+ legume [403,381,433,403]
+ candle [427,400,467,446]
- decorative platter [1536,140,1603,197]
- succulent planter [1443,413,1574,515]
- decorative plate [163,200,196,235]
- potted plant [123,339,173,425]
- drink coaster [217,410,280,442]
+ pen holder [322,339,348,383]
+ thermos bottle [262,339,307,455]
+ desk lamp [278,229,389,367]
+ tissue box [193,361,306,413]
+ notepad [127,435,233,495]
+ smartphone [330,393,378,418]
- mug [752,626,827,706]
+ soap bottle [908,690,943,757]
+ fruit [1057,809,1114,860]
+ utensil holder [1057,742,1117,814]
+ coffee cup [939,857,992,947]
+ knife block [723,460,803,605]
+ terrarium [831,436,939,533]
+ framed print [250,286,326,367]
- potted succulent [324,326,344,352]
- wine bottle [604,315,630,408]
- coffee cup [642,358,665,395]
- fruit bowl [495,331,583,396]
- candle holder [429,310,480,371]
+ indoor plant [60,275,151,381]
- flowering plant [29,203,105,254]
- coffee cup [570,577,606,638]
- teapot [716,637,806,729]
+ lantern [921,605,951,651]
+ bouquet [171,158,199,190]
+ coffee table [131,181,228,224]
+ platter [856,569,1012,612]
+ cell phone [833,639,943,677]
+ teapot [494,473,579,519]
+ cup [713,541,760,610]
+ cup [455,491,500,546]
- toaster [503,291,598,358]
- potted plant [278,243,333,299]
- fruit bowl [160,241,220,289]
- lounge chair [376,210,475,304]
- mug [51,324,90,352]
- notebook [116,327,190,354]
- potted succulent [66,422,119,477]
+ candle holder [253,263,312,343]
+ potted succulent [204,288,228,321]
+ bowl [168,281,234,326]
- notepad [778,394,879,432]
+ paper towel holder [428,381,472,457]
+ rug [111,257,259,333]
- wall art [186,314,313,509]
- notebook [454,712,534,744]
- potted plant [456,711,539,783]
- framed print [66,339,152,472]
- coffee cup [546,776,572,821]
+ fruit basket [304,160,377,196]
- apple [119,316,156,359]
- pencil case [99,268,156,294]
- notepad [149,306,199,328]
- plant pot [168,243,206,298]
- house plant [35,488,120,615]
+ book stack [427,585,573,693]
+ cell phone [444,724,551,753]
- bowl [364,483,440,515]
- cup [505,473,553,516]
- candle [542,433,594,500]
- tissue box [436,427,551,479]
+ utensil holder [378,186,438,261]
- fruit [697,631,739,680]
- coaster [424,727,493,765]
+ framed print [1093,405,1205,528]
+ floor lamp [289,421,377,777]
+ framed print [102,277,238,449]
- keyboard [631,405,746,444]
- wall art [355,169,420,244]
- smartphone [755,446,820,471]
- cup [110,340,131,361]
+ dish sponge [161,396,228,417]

========

> **PROBLEM DESCRIPTION**:
The records above must be written out again exactly.

> **TASK ANSWER**:
+ legume [403,381,433,403]
+ candle [427,400,467,446]
- decorative platter [1536,140,1603,197]
- succulent planter [1443,413,1574,515]
- decorative plate [163,200,196,235]
- potted plant [123,339,173,425]
- drink coaster [217,410,280,442]
+ pen holder [322,339,348,383]
+ thermos bottle [262,339,307,455]
+ desk lamp [278,229,389,367]
+ tissue box [193,361,306,413]
+ notepad [127,435,233,495]
+ smartphone [330,393,378,418]
- mug [752,626,827,706]
+ soap bottle [908,690,943,757]
+ fruit [1057,809,1114,860]
+ utensil holder [1057,742,1117,814]
+ coffee cup [939,857,992,947]
+ knife block [723,460,803,605]
+ terrarium [831,436,939,533]
+ framed print [250,286,326,367]
- potted succulent [324,326,344,352]
- wine bottle [604,315,630,408]
- coffee cup [642,358,665,395]
- fruit bowl [495,331,583,396]
- candle holder [429,310,480,371]
+ indoor plant [60,275,151,381]
- flowering plant [29,203,105,254]
- coffee cup [570,577,606,638]
- teapot [716,637,806,729]
+ lantern [921,605,951,651]
+ bouquet [171,158,199,190]
+ coffee table [131,181,228,224]
+ platter [856,569,1012,612]
+ cell phone [833,639,943,677]
+ teapot [494,473,579,519]
+ cup [713,541,760,610]
+ cup [455,491,500,546]
- toaster [503,291,598,358]
- potted plant [278,243,333,299]
- fruit bowl [160,241,220,289]
- lounge chair [376,210,475,304]
- mug [51,324,90,352]
- notebook [116,327,190,354]
- potted succulent [66,422,119,477]
+ candle holder [253,263,312,343]
+ potted succulent [204,288,228,321]
+ bowl [168,281,234,326]
- notepad [778,394,879,432]
+ paper towel holder [428,381,472,457]
+ rug [111,257,259,333]
- wall art [186,314,313,509]
- notebook [454,712,534,744]
- potted plant [456,711,539,783]
- framed print [66,339,152,472]
- coffee cup [546,776,572,821]
+ fruit basket [304,160,377,196]
- apple [119,316,156,359]
- pencil case [99,268,156,294]
- notepad [149,306,199,328]
- plant pot [168,243,206,298]
- house plant [35,488,120,615]
+ book stack [427,585,573,693]
+ cell phone [444,724,551,753]
- bowl [364,483,440,515]
- cup [505,473,553,516]
- candle [542,433,594,500]
- tissue box [436,427,551,479]
+ utensil holder [378,186,438,261]
- fruit [697,631,739,680]
- coaster [424,727,493,765]
+ framed print [1093,405,1205,528]
+ floor lamp [289,421,377,777]
+ framed print [102,277,238,449]
- keyboard [631,405,746,444]
- wall art [355,169,420,244]
- smartphone [755,446,820,471]
- cup [110,340,131,361]
+ dish sponge [161,396,228,417]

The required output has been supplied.